### Prompt
The required answer is an exact copy of every line from the beginning of the entries through the line with "Commandez en ligne", with all pictures omitted.

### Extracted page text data
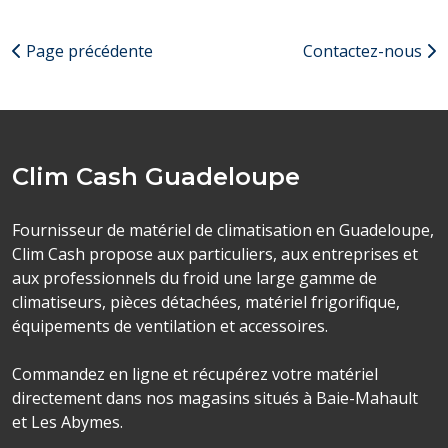
Page précédente
Contactez-nous
Clim Cash Guadeloupe
Fournisseur de matériel de climatisation en Guadeloupe,
Clim Cash propose aux particuliers, aux entreprises et
aux professionnels du froid une large gamme de
climatiseurs, pièces détachées, matériel frigorifique,
équipements de ventilation et accessoires.
Commandez en ligne et récupérez votre matériel
directement dans nos magasins situés à Baie-Mahault
et Les Abymes.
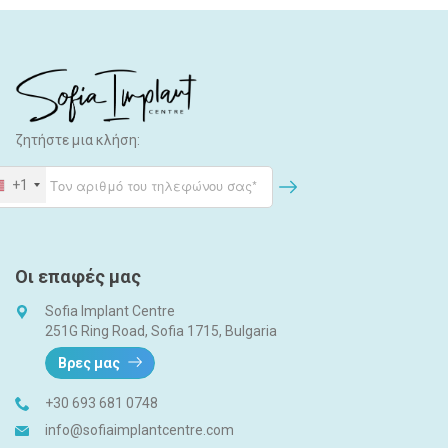
c
h
ζητήστε μια κλήση:
+1
Οι επαφές μας
Sofia Implant Centre
251G Ring Road, Sofia 1715, Bulgaria
Βρες μας
+30 693 681 0748
info@sofiaimplantcentre.com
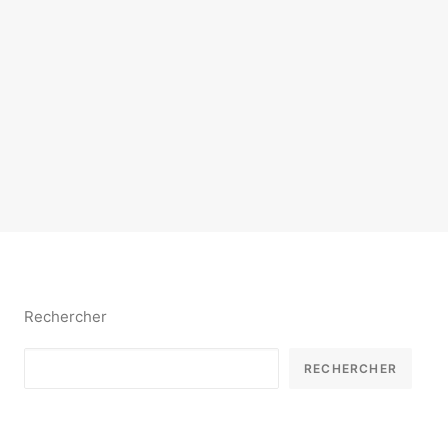
Rechercher
RECHERCHER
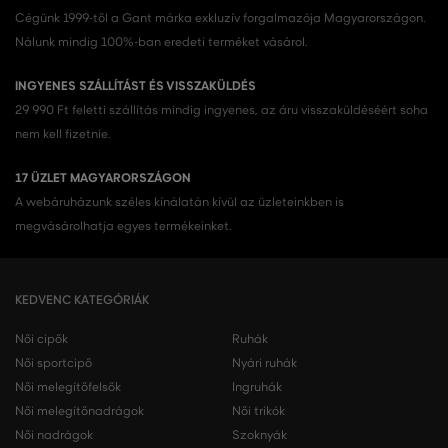
Cégünk 1999-től a Gant márka exkluzív forgalmazója Magyarországon.
Nálunk mindig 100%-ban eredeti terméket vásárol.
INGYENES SZÁLLÍTÁST ÉS VISSZAKÜLDÉS
29 990 Ft feletti szállítás mindig ingyenes, az áru visszaküldéséért soha
nem kell fizetnie.
17 ÜZLET MAGYARORSZÁGON
A webáruházunk széles kínálatán kívül az üzleteinkben is
megvásárolhatja egyes termékeinket.
KEDVENC KATEGÓRIÁK
Női cipők
Ruhák
Női sportcipő
Nyári ruhák
Női melegítőfelsők
Ingruhák
Női melegítőnadrágok
Női trikók
Női nadrágok
Szoknyák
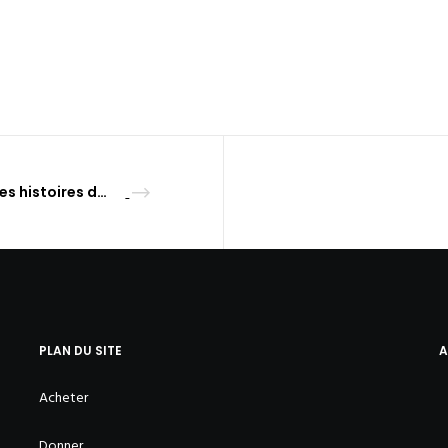
Belles histoires du Covid…
PLAN DU SITE
A
Acheter
Donner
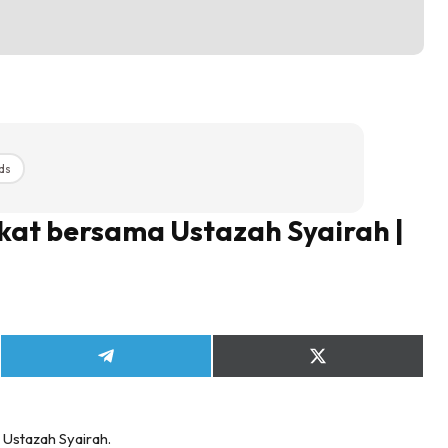
ds
at bersama Ustazah Syairah |
Share
Share
on
on
Telegram
X
(Twitter)
 Ustazah Syairah.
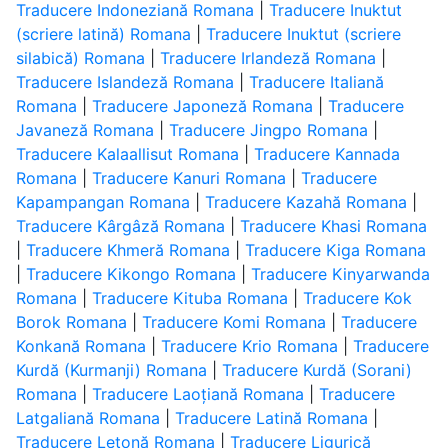
Traducere Indoneziană Romana
|
Traducere Inuktut
(scriere latină) Romana
|
Traducere Inuktut (scriere
silabică) Romana
|
Traducere Irlandeză Romana
|
Traducere Islandeză Romana
|
Traducere Italiană
Romana
|
Traducere Japoneză Romana
|
Traducere
Javaneză Romana
|
Traducere Jingpo Romana
|
Traducere Kalaallisut Romana
|
Traducere Kannada
Romana
|
Traducere Kanuri Romana
|
Traducere
Kapampangan Romana
|
Traducere Kazahă Romana
|
Traducere Kârgâză Romana
|
Traducere Khasi Romana
|
Traducere Khmeră Romana
|
Traducere Kiga Romana
|
Traducere Kikongo Romana
|
Traducere Kinyarwanda
Romana
|
Traducere Kituba Romana
|
Traducere Kok
Borok Romana
|
Traducere Komi Romana
|
Traducere
Konkană Romana
|
Traducere Krio Romana
|
Traducere
Kurdă (Kurmanji) Romana
|
Traducere Kurdă (Sorani)
Romana
|
Traducere Laoțiană Romana
|
Traducere
Latgaliană Romana
|
Traducere Latină Romana
|
Traducere Letonă Romana
|
Traducere Ligurică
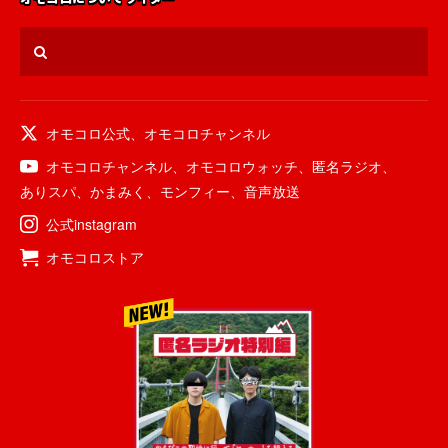
オモコロ公式
、
オモコロチャンネル
オモコロチャンネル
、
オモコロウォッチ
、
匿名ラジオ
、
ありスパ
、
かまみく
、
モンフィー
、
音声放送
公式instagram
オモコロストア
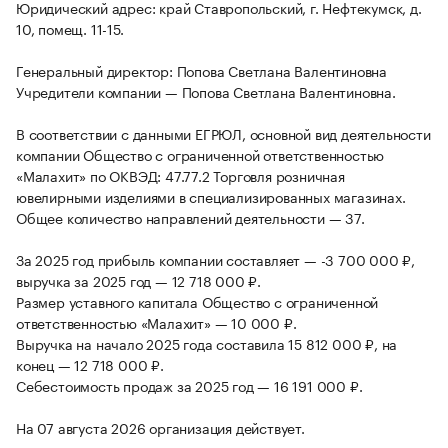
Юридический адрес: край Ставропольский, г. Нефтекумск, д.
10, помещ. 11-15.
Генеральный директор: Попова Светлана Валентиновна
Учредители компании — Попова Светлана Валентиновна.
В соответствии с данными ЕГРЮЛ, основной вид деятельности
компании Общество с ограниченной ответственностью
«Малахит» по ОКВЭД: 47.77.2 Торговля розничная
ювелирными изделиями в специализированных магазинах.
Общее количество направлений деятельности — 37.
За 2025 год прибыль компании составляет — -3 700 000 ₽,
выручка за 2025 год — 12 718 000 ₽.
Размер уставного капитала Общество с ограниченной
ответственностью «Малахит» — 10 000 ₽.
Выручка на начало 2025 года составила 15 812 000 ₽, на
конец — 12 718 000 ₽.
Себестоимость продаж за 2025 год — 16 191 000 ₽.
На 07 августа 2026 организация действует.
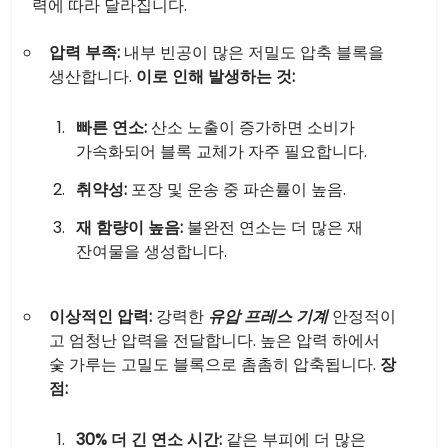
력에 따라 달라집니다.
압력 부족:
내부 빈공이 많은 저밀도 압축 블록을
생산합니다.
이로 인해 발생하는 것:
빠른 연소:
산소 노출이 증가하면 소비가
가속화되어 블록 교체가 자주 필요합니다.
취약성:
포장 및 운송 중 파손률이 높음.
재 함량이 높음:
불완전 연소는 더 많은 재
잔여물을 생성합니다.
이상적인 압력:
강력한
유압 프레스 기계
안정적이
고 엄청난 압력을 전달합니다. 높은 압력 하에서
숯 가루는 고밀도 블록으로 촘촘히 압축됩니다.
장
점:
30% 더 긴 연소 시간:
같은 부피에 더 많은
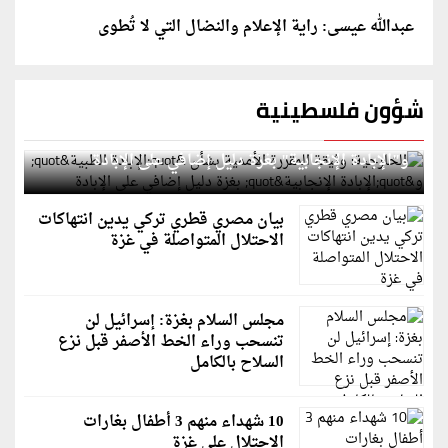
عبدالله عيسى: راية الإعلام والنضال التي لا تُطوى
شؤون فلسطينية
الخارجية: وثيقة المقررة الأممية بشأن "الإبادة الطبية"
و"الإبادة الإنجابية" بغزة دليل إضافي على الإبادة
بيان مصري قطري تركي يدين انتهاكات
الاحتلال المتواصلة في غزة
مجلس السلام بغزة: إسرائيل لن
تنسحب وراء الخط الأصفر قبل نزع
السلاح بالكامل
10 شهداء منهم 3 أطفال بغارات
الاحتلال على غزة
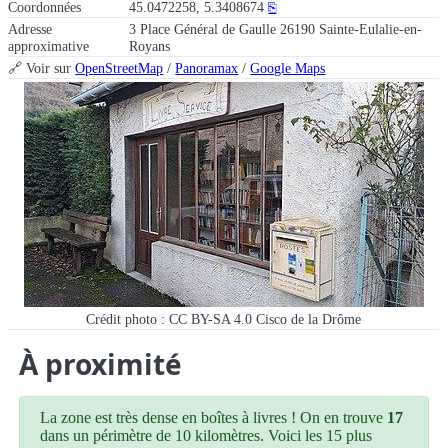
Coordonnées
45.0472258, 5.3408674
⎘
Adresse
3 Place Général de Gaulle 26190 Sainte-Eulalie-en-
approximative
Royans
🔗 Voir sur
OpenStreetMap
/
Panoramax
/
Google Maps
Crédit photo : CC BY-SA 4.0 Cisco de la Drôme
À proximité
La zone est très dense en boîtes à livres ! On en trouve
17
dans un périmètre de 10 kilomètres. Voici les 15 plus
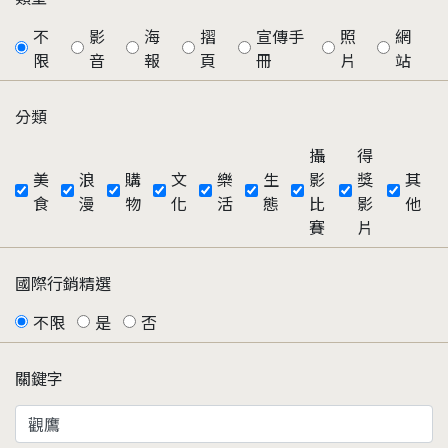
不
影
海
摺
宣傳手
照
網
限
音
報
頁
冊
片
站
分類
攝
得
美
浪
購
文
樂
生
影
獎
其
食
漫
物
化
活
態
比
影
他
賽
片
國際行銷精選
不限
是
否
關鍵字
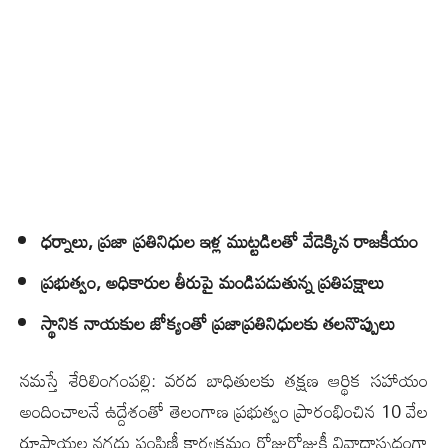
ధర్నాలు, ప్ర‌జా ప్ర‌తినిధుల ఇళ్ల ముట్టడిల‌తో వేడెక్కిన రాజ‌కీయం
ప్రభుత్వం, అధికారుల తీరుపై మండిపడుతున్న‌ ప్రతిపక్షాలు
స్థానిక నాయకుల జోక్యంతో ప్ర‌జాప్ర‌తినిధులకు త‌ల‌నొప్పులు
న‌మ‌స్తే శేరిలింగంప‌ల్లి: వరద బాధితులకు త‌క్ష‌ణ‌ ఆర్థిక సహాయం
అందించాలనే ఉద్దేశంతో తెలంగాణ ప్రభుత్వం ప్రారంభించిన 10 వేల
రూపాయల నగదు పంపిణీ కార్యక్రమం రోజురోజుకీ వివాదాస్పదంగా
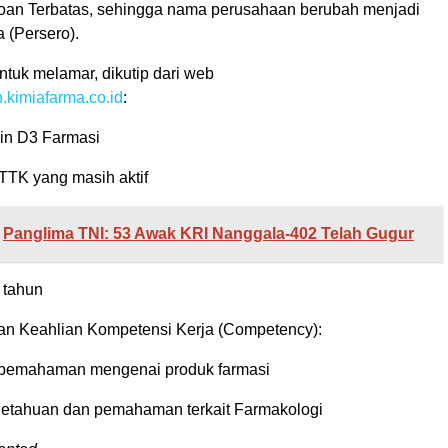
oan Terbatas, sehingga nama perusahaan berubah menjadi
 (Persero).
untuk melamar, dikutip dari web
.kimiafarma.co.id
:
n D3 Farmasi
TTK yang masih aktif
Panglima TNI: 53 Awak KRI Nanggala-402 Telah Gugur
 tahun
an Keahlian Kompetensi Kerja (Competency):
emahaman mengenai produk farmasi
getahuan dan pemahaman terkait Farmakologi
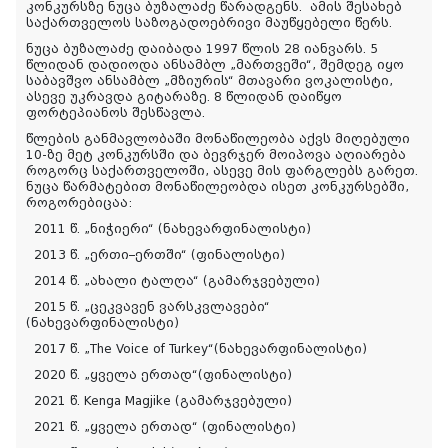
კონკურსზე ნუცა ბუზალაძე წარადგენს.
ამის შესახებ
საქართველოს საზოგადოებრივი მაუწყებელი წერს.
ნუცა ბუზალაძე დაიბადა 1997 წლის 28 იანვარს. 5
წლიდან დადიოდა ანსამბლ „მართვეში“, შემდეგ იყო
საბავშვო ანსამბლ „მზიურის“ მთავარი ვოკალისტი,
ასევე უკრავდა გიტარაზე. 8 წლიდან დაიწყო
ფორტეპიანოს შესწავლა.
წლების განმავლობაში მონაწილეობა აქვს მიღებული
10-ზე მეტ კონკურსში და ბევრჯერ მოიპოვა აღიარება
როგორც საქართველოში, ასევე მის ფარგლებს გარეთ.
ნუცა წარმატებით მონაწილეობდა ისეთ კონკურსებში,
როგორებიცაა:
2011 წ. „ნიჭიერი“ (ნახევარფინალისტი)
2013 წ. „ერთი–ერთში“ (ფინალისტი)
2014 წ. „ახალი ტალღა“ (გამარჯვებული)
2015 წ. „ცეკვავენ ვარსკვლავები“
(ნახევარფინალისტი)
2017 წ. „The Voice of Turkey“(ნახევარფინალისტი)
2020 წ. „ყველა ერთად“(ფინალისტი)
2021 წ. Kenga Magjike (გამარჯვებული)
2021 წ. „ყველა ერთად“ (ფინალისტი)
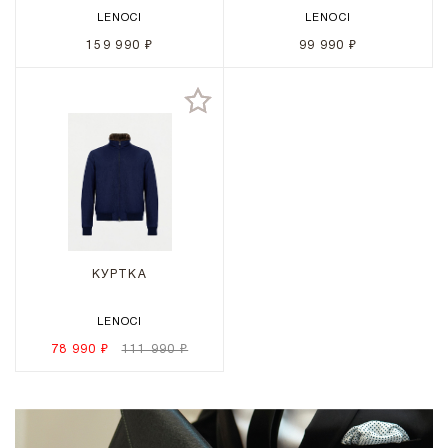
LENOCI
LENOCI
159 990 ₽
99 990 ₽
КУРТКА
LENOCI
78 990 ₽
111 990 ₽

### Expected answer
Page précédente
Contactez-nous
Clim Cash Guadeloupe
Fournisseur de matériel de climatisation en Guadeloupe,
Clim Cash propose aux particuliers, aux entreprises et
aux professionnels du froid une large gamme de
climatiseurs, pièces détachées, matériel frigorifique,
équipements de ventilation et accessoires.
Commandez en ligne et récupérez votre matériel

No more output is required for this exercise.